The same year in which the Laudato Si’ was published, Pope Francis spoke before the U.N. General Assembly. He expanded on what he had written by declaring that, “A true ‘right of the environment’ does exist…

Courts and judges have also begun to acknowledge that a different relationship with nature is necessary. In 2016, the Constitutional Court of Colombia issued a landmark ruling in a case involving the Atrato River, which sought to address the severe degradation of a river basin that is home to Indigenous peoples. The Court declared that the river has legal rights to “protection, conservation, maintenance and restoration.” Other courts in Colombia have now recognized similar rights of the Amazon region, alpine paramos regions, rivers, and other ecosystems.

Across the globe, in 2017, the High Court of Uttarakhand in India issued rulings recognizing the Ganga and Yamuna Rivers, glaciers, and other ecosystems as possessing legal rights. This ruling was followed by others in India recognizing the legal rights of species and other ecosystems.

And earlier this year, Prince Charles, released his Terra Carta. In it, he calls upon corporations to change their operations to meet the environmental crises that we face. The Terra Carta explains that we humans are “an integral part of nature,” and states further that nature possesses “fundamental rights.”

See related: Pope makes impassioned plea to save the Amazon — will the world listen?

Tropical rainforest in Malaysian Borneo. Borneo’s rainforests are still being cleared at a rapid rate. Photo by Rhett A. Butler for Mongabay.

A new pathway for nature

The Pope, a prince, and a handful of judges – reaching across cultures, faiths, geography – are each calling for a new relationship with nature, one that fundamentally transforms how nature is treated by humanity, from being considered an object without even the most basic right to exist, to being understood as a living entity deserving of the highest form of protection that we have in human law, the recognition of legal rights.

# GIVEN TASK A
Please rewrite the paragraph of the passage on the rights of nature that begins "Courts and judges have also begun" as a short list that keeps its main facts.
# GIVEN TASK B
Answer these questions from the passage on the rights of nature:
(i) Which court issued the 2016 ruling on the Atrato River?
(ii) Which two rivers did the High Court of Uttarakhand recognize as having legal rights in 2017?
(iii) What document did Prince Charles release?
# GIVEN TASK C
Continue the passage on the rights of nature, starting after its final sentence.

(Data listing)
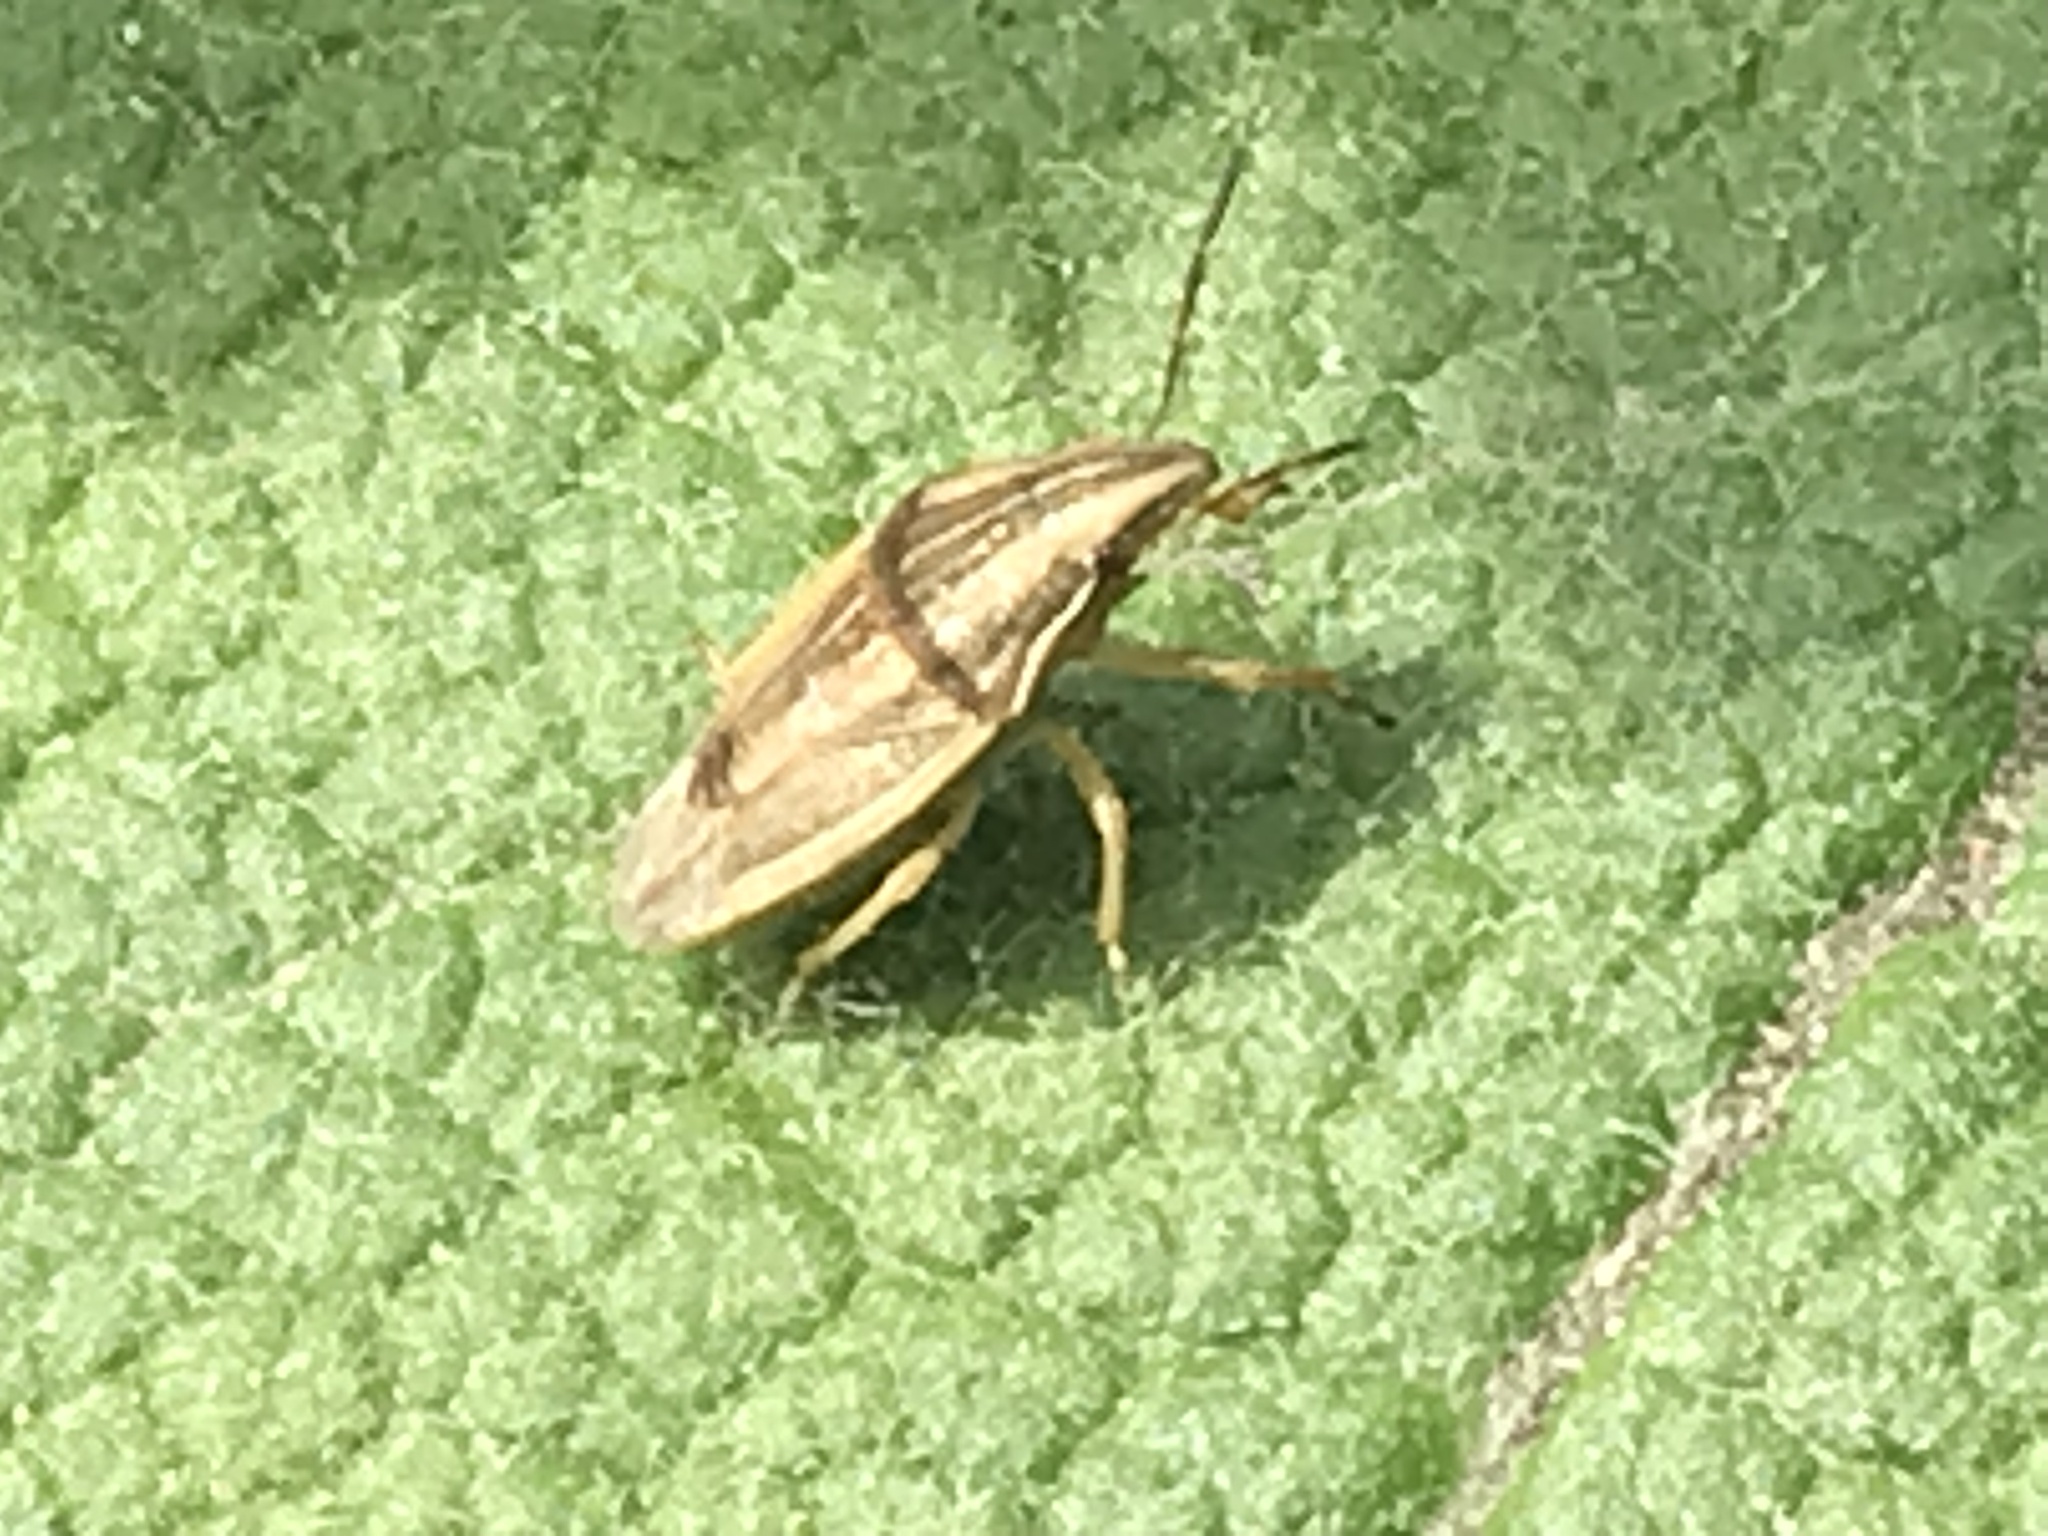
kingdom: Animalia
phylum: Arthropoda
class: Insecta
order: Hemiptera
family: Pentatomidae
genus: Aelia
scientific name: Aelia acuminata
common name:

# RIGHT ANSWER A
- Courts and judges are starting to accept that a different relationship with nature is needed.
- In 2016, the Constitutional Court of Colombia issued a landmark ruling on the Atrato River, whose badly degraded basin is home to Indigenous peoples.
- The Court declared that the river has legal rights to "protection, conservation, maintenance and restoration."
- Other Colombian courts have since recognized similar rights for the Amazon region, alpine paramos regions, rivers, and other ecosystems.

# RIGHT ANSWER B
(i) The Constitutional Court of Colombia.
(ii) The Ganga and Yamuna Rivers.
(iii) His Terra Carta.

# RIGHT ANSWER C
This idea – that nature possesses legal rights – has been just that, an idea, up until just a few years ago. It was only in 2006 that the first law was adopted which secured the basic right of nature to exist. Since then, we have seen laws passed in several countries and communities, as well as by tribal nations, which secure rights of an ecosystem, species, or all of nature.

The rights of nature laws and court decisions that have been adopted and issued over the past fifteen years are each a milestone, paving the pathway forward to a fundamental transformation in humankind’s relationship with nature.

Today, the growing movement for the rights of nature is in its nascent stages. It is drawing on lessons from past people’s movements that similarly faced legal systems that denied rights and protections. Those movements, such as the Suffragists and the Abolitionists, understood that transforming the existing system of law required making a transformation within the culture itself – to change what it understood as a problem, what it cared about, what it valued, and what it would fight for.

This necessary cultural shift comes closer into view when the Pope, a prince, and judges raise their voices to challenge the long prevailing idea – centuries and millennia in the making – that nature exists to serve humankind.

As Pope Francis wrote, “A great cultural, spiritual and educational challenge stands before us, and it will demand that we set out on the long path of renewal.” He added, “(I)t is we human beings above all who need to change.”

Mari Margil is the executive director of the Center for Democratic and Environmental Rights.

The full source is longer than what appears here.